The majority of published reports in children describe a transfemoral arterial or transhepatic portal venous access for embolization [16]. In the adult population, transradial arterial access is gaining momentum due to lower bleeding and vascular complications, quicker recovery times, and lower costs compared to transfemoral access; but the smaller size of the radial artery in children may make it technically challenging in the pediatric population [17,18]. Transaxillary access is also an established procedure in adults and has been reported by Roebuck et al. to be successful for arteriography purposes in 19 children aged between 7 days and 15 years [18]. The current case was completed through a right transbrachial arterial access. However, the left side is typically preferred to the right due to easier entry into the descending aorta and as it involves intersecting the root of only 1 cerebral artery [18]. The brachial artery is generally not recommended for use due to its proximity to the median nerve, risk of thrombosis and vasospasm with subsequent limb ischemia [19,20]. However, literature on brachial artery catheterization in neonates is scarce. Schindler et al. reported 112 cases of successful brachial artery catheterization for hemodynamic monitoring with few complications including temporary occlusion (n = 1), local infection (n = 1), and local hematoma (n = 5) [20]. US guidance is recommended for access as it can increase catheterization success rates in children [21]. Nitroglycerin – a smooth muscle relaxant that results in arterial and venous dilation – can be used to mitigate the risk of vasospasm and limb ischemia [19]. Intravenous nitroglycerin was used in our case; however, topical nitroglycerin use has also been described [19]. The infant needs to be carefully monitored when using nitroglycerin due to its side effects of hypotension, tachycardia, and methemoglobinemia due to nitric oxide production [19].
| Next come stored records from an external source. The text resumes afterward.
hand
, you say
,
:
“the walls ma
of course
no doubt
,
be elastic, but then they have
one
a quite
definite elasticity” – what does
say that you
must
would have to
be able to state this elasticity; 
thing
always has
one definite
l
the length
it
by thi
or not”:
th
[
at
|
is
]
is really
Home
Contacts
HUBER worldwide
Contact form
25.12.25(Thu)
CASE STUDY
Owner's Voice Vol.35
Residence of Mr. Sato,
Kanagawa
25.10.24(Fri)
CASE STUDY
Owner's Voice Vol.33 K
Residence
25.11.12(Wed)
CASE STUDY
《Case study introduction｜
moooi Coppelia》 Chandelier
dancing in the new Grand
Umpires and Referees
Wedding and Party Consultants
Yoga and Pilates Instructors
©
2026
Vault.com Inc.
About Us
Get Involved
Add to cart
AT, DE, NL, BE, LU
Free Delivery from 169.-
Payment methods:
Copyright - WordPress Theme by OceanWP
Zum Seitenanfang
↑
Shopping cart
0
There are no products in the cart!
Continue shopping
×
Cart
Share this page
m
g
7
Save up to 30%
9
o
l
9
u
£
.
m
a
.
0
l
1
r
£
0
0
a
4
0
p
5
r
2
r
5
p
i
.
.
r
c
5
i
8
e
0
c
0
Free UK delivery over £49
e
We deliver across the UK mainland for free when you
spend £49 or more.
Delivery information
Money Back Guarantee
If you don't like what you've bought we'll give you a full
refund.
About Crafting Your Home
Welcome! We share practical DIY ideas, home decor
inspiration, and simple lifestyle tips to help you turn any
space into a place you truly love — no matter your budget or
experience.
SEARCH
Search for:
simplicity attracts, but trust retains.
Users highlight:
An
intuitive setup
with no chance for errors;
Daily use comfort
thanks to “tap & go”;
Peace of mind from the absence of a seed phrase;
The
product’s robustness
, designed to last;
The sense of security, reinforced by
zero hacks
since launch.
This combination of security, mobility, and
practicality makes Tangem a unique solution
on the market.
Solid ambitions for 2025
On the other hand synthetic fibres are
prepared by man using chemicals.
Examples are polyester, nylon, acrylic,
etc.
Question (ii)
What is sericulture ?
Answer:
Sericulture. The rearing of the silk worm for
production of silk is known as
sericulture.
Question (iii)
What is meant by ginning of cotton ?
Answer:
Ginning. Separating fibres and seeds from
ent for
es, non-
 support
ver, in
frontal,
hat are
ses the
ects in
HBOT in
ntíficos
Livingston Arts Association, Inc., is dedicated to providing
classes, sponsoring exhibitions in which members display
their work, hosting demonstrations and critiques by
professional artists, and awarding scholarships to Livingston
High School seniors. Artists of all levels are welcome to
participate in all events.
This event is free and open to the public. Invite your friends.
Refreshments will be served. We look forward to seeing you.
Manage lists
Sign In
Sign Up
In conclusion, the present case illustrates the successful use of the MVP system in treating a neonate with a congenital IAPF. The MVP can be an effective embolic agent that has the benefit of using a microcatheter and allows easier navigation through tortuous vessel anatomy. Larger studies or case series are needed to evaluate the safety and efficacy of this device in the pediatric population for treating gastrointestinal vascular malformations or in other applications.

Patient consent

Written informed consent was obtained from the patient's parents (legal guardians) for publication of this case report and accompanying images. This consent was attached to the patient's chart.